> [Task directions] The number of lines containing "Page" is the only answer wanted; work it out from the entries below.

[Data excerpts]

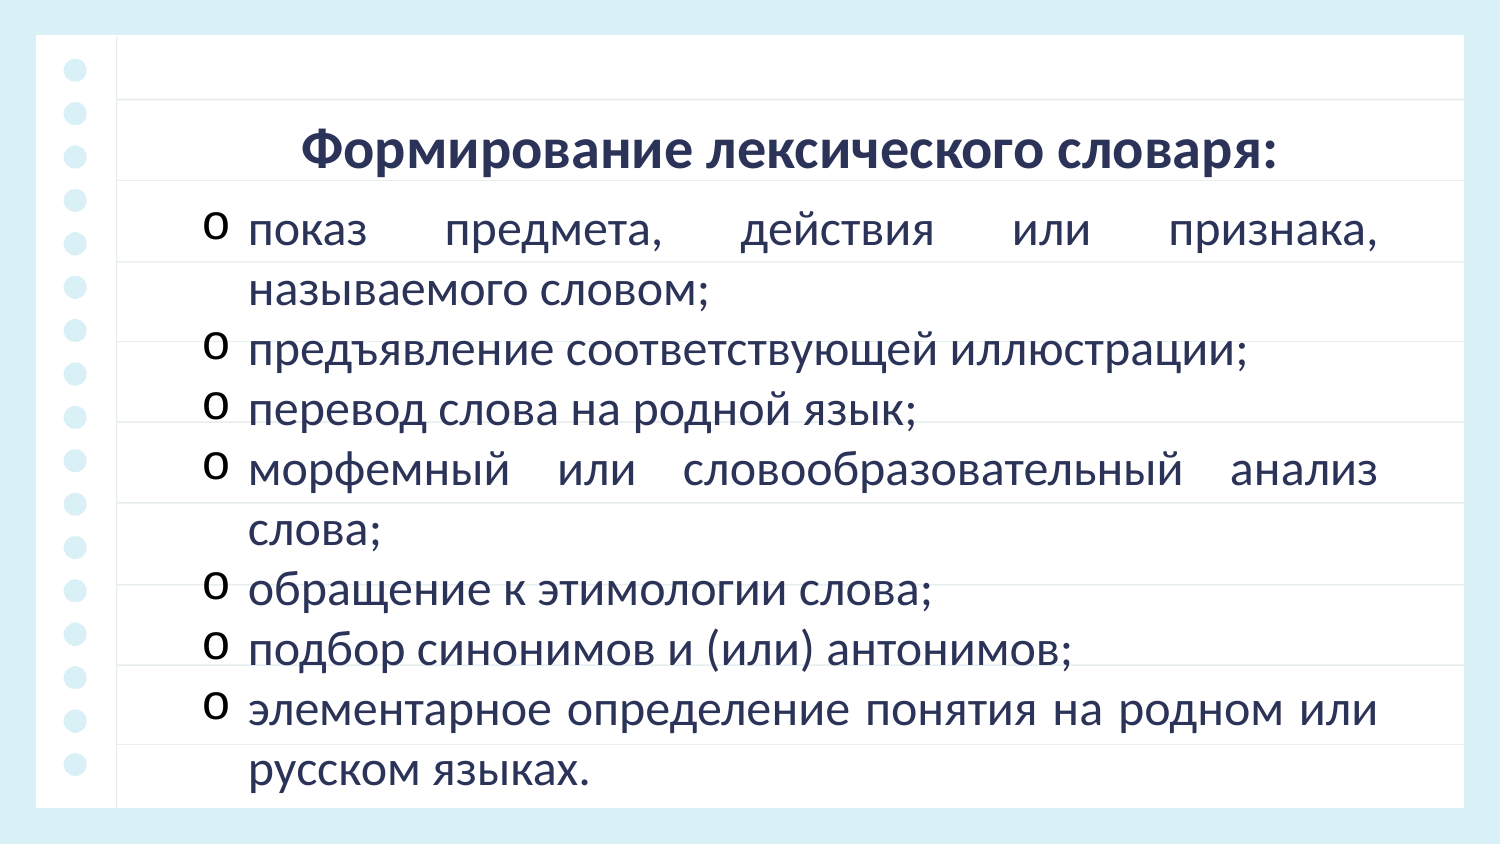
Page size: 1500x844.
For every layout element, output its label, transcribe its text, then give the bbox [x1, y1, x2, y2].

text_box показ предмета, действия или признака, называемого словом; предъявление соответствующей иллюстрации; перевод слова на родной язык; морфемный или словообразовательный анализ слова; обращение к этимологии слова; подбор синонимов и (или) антонимов; элементарное определение понятия на родном или русском языках. [186, 188, 1394, 804]
text_box Формирование лексического словаря: [286, 102, 1294, 188]
picture [36, 35, 1464, 808]
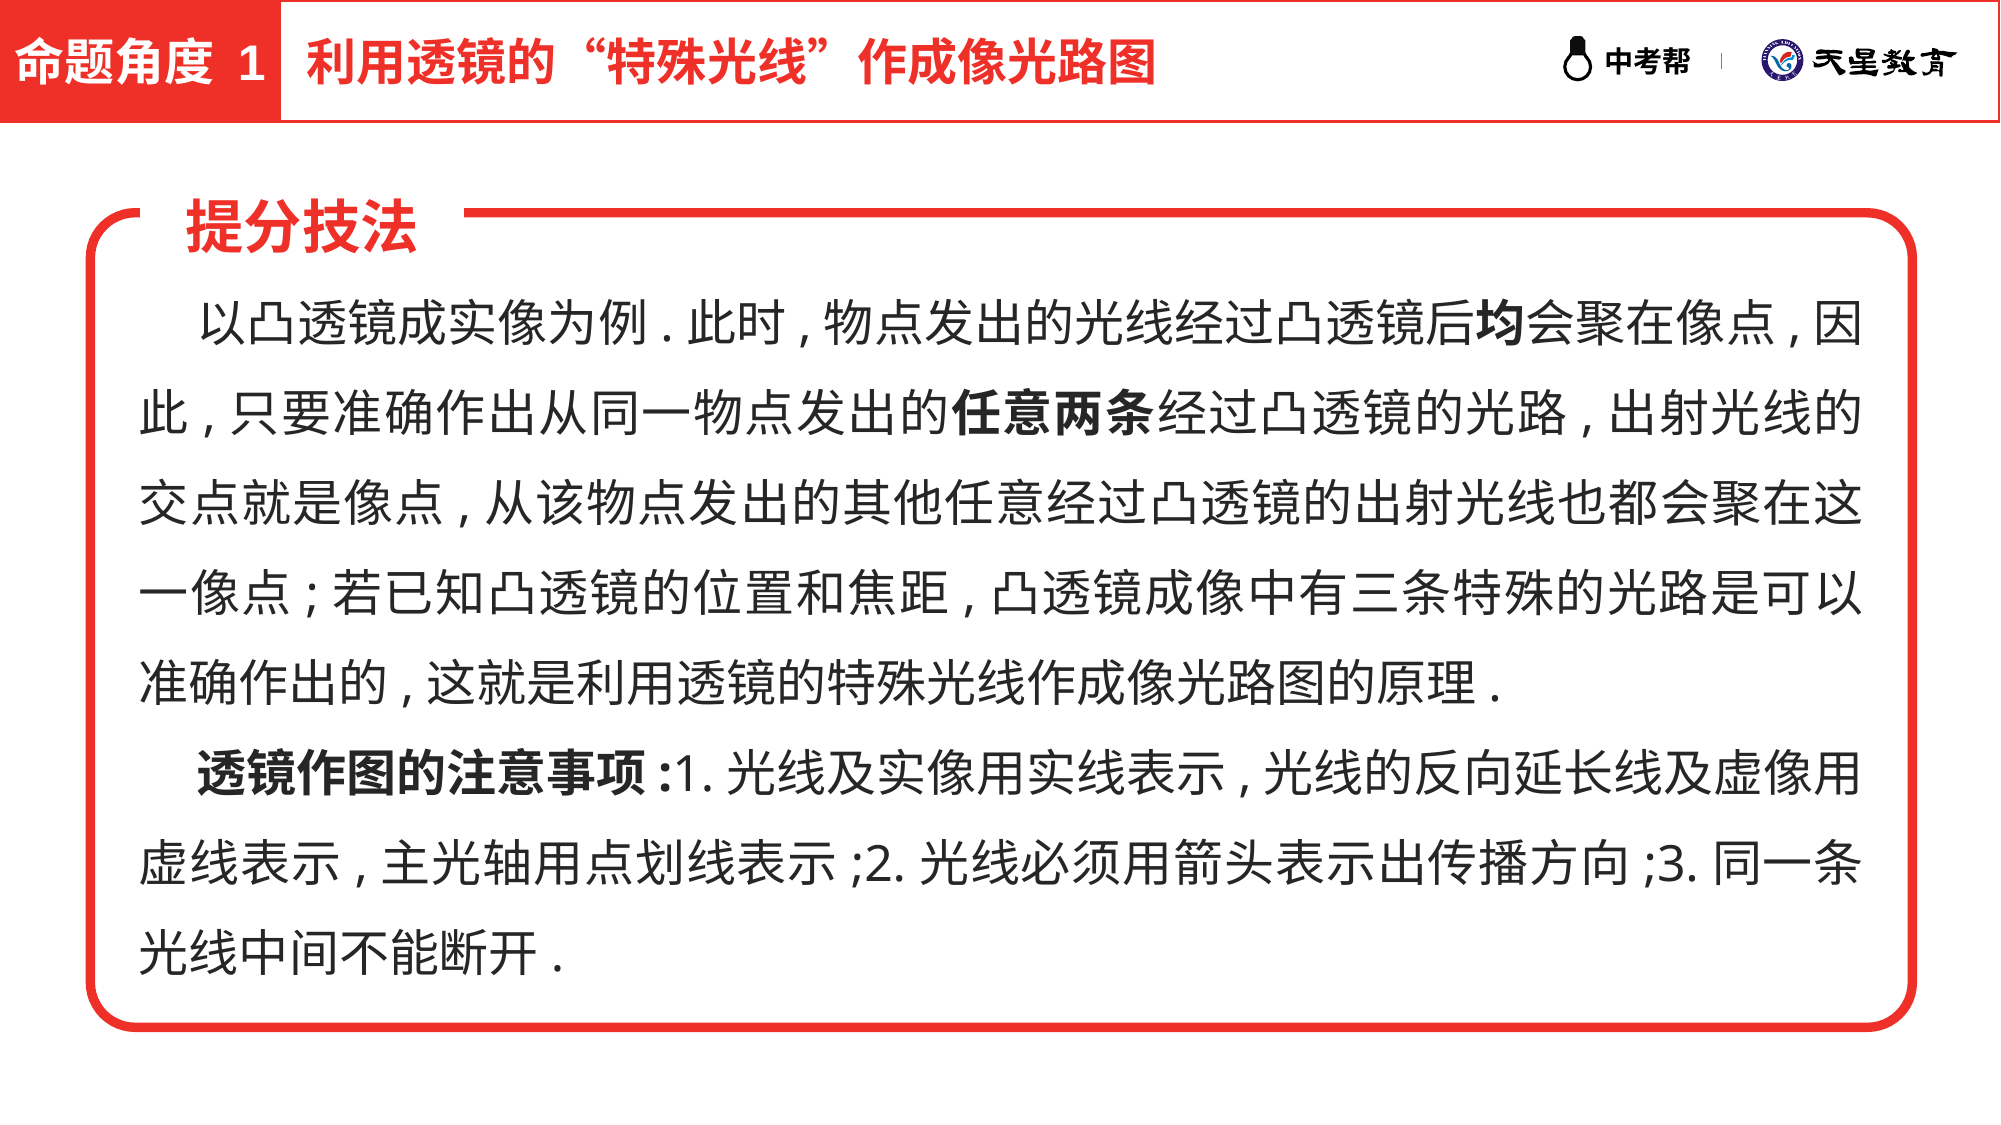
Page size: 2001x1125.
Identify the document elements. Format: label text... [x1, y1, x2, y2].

text_box 以凸透镜成实像为例.此时,物点发出的光线经过凸透镜后均会聚在像点,因此,只要准确作出从同一物点发出的任意两条经过凸透镜的光路,出射光线的交点就是像点,从该物点发出的其他任意经过凸透镜的出射光线也都会聚在这一像点;若已知凸透镜的位置和焦距,凸透镜成像中有三条特殊的光路是可以准确作出的,这就是利用透镜的特殊光线作成像光路图的原理. 透镜作图的注意事项:1.光线及实像用实线表示,光线的反向延长线及虚像用虚线表示,主光轴用点划线表示;2.光线必须用箭头表示出传播方向;3.同一条光线中间不能断开. [124, 254, 1879, 990]
text_box 提分技法 [140, 148, 464, 268]
text_box 利用透镜的“特殊光线”作成像光路图 [276, 0, 2000, 123]
text_box [89, 211, 1914, 1029]
text_box 命题角度 1 [1, 0, 280, 122]
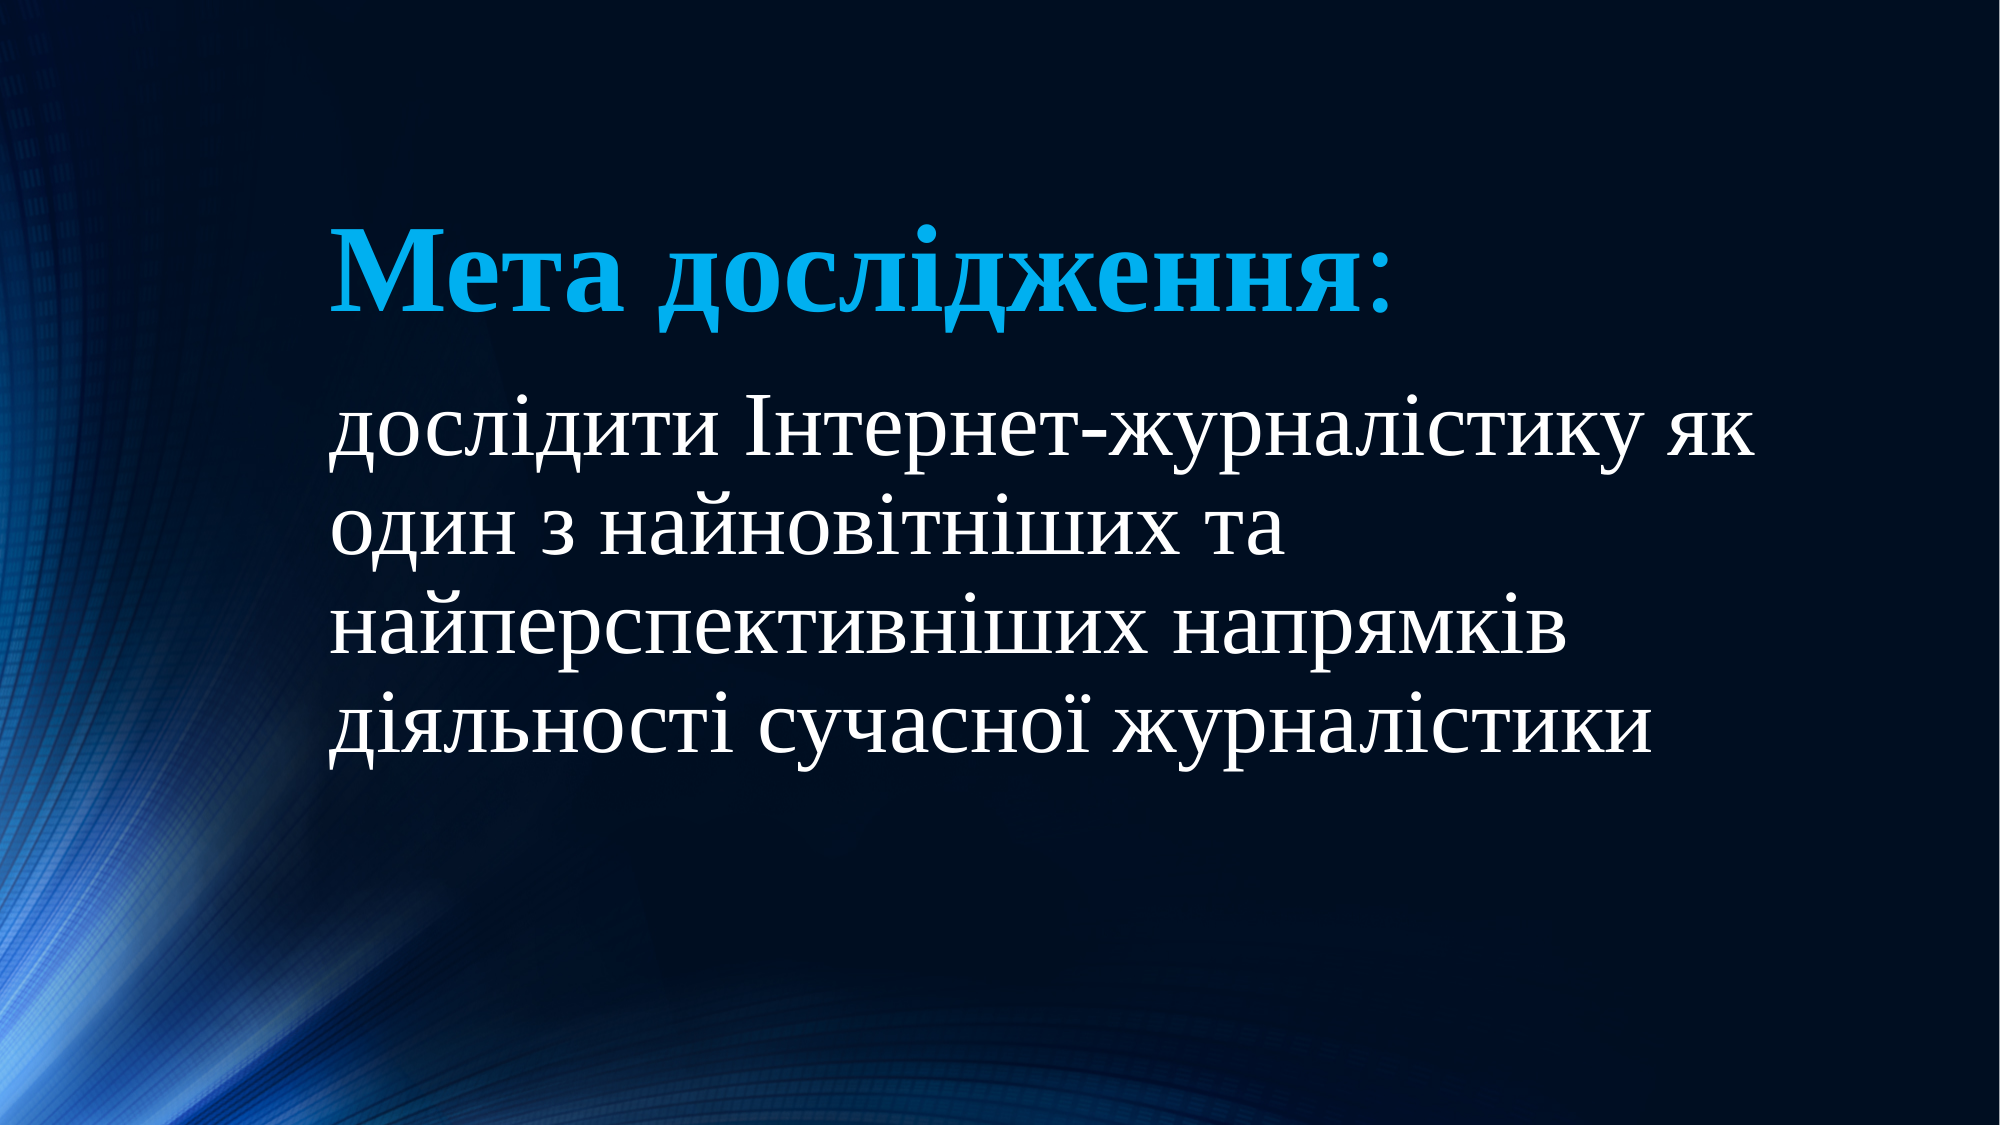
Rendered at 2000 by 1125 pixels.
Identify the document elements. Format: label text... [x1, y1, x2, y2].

picture [0, 0, 2000, 1125]
list Мета дослідження: дослідити Інтернет-журналістику як один з найновітніших та найперспективніших напрямків діяльності сучасної журналістики [314, 196, 1813, 872]
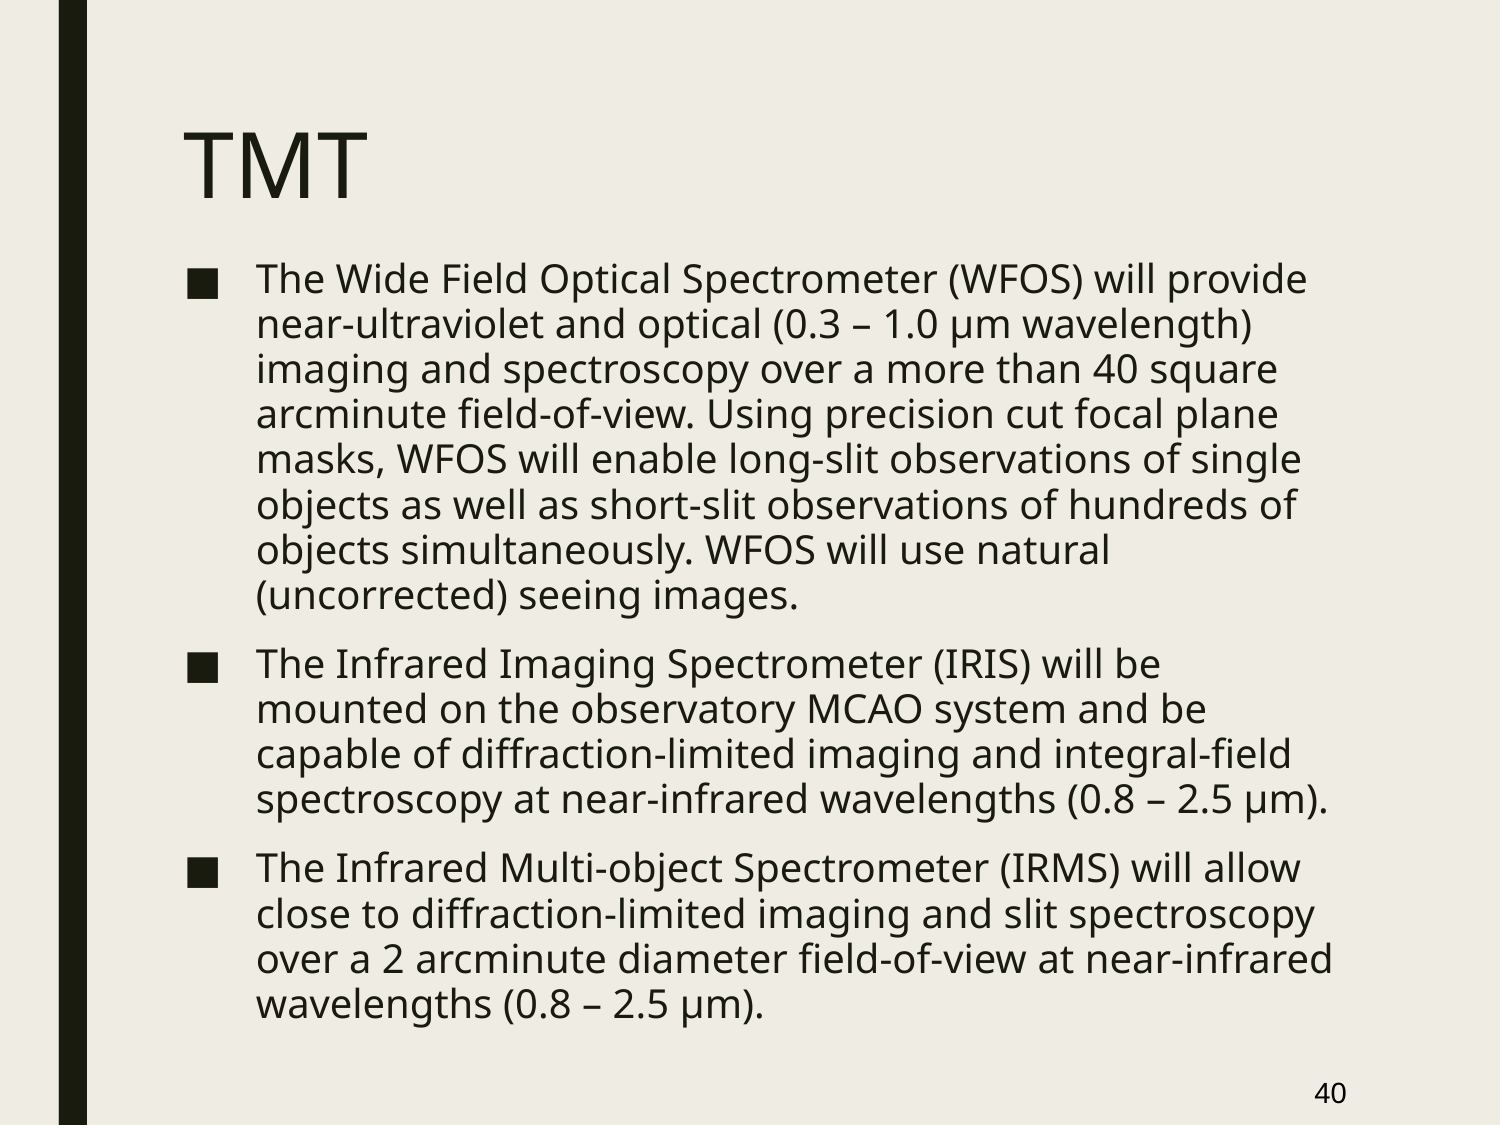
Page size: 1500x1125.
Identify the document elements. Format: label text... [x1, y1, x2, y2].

> [Answer space] 3